DATA SUPPLIED
***

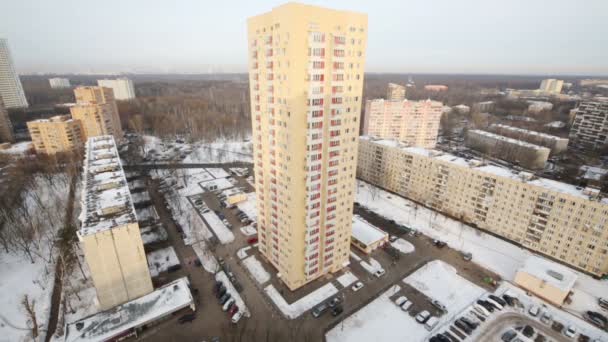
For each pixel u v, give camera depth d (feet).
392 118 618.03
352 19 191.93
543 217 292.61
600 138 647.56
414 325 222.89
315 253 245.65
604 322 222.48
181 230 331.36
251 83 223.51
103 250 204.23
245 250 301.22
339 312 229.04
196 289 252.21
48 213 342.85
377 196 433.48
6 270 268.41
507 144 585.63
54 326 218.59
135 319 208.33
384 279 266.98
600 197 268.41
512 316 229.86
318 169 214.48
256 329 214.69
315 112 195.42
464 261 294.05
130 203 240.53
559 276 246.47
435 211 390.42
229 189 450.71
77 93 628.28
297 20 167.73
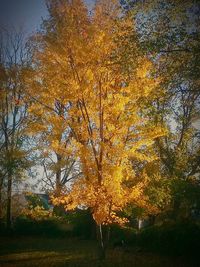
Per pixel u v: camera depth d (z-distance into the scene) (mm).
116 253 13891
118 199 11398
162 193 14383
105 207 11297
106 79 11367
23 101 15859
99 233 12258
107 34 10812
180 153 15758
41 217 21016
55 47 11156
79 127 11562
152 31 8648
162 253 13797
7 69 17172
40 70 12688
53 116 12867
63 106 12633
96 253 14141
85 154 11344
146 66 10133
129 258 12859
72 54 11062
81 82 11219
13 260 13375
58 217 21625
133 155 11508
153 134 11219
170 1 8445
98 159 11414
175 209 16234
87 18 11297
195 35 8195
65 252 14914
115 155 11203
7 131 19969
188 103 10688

***

WHAT THIS TASK INVOLVES
Repeat only what runs from the first line of the records above to the line with "315 112 195.42", both included, word for word, minus the pictures.

TASK SOLUTION
For each pixel u v, give camera depth d (feet).
392 118 618.03
352 19 191.93
543 217 292.61
600 138 647.56
414 325 222.89
315 253 245.65
604 322 222.48
181 230 331.36
251 83 223.51
103 250 204.23
245 250 301.22
339 312 229.04
196 289 252.21
48 213 342.85
377 196 433.48
6 270 268.41
507 144 585.63
54 326 218.59
135 319 208.33
384 279 266.98
600 197 268.41
512 316 229.86
318 169 214.48
256 329 214.69
315 112 195.42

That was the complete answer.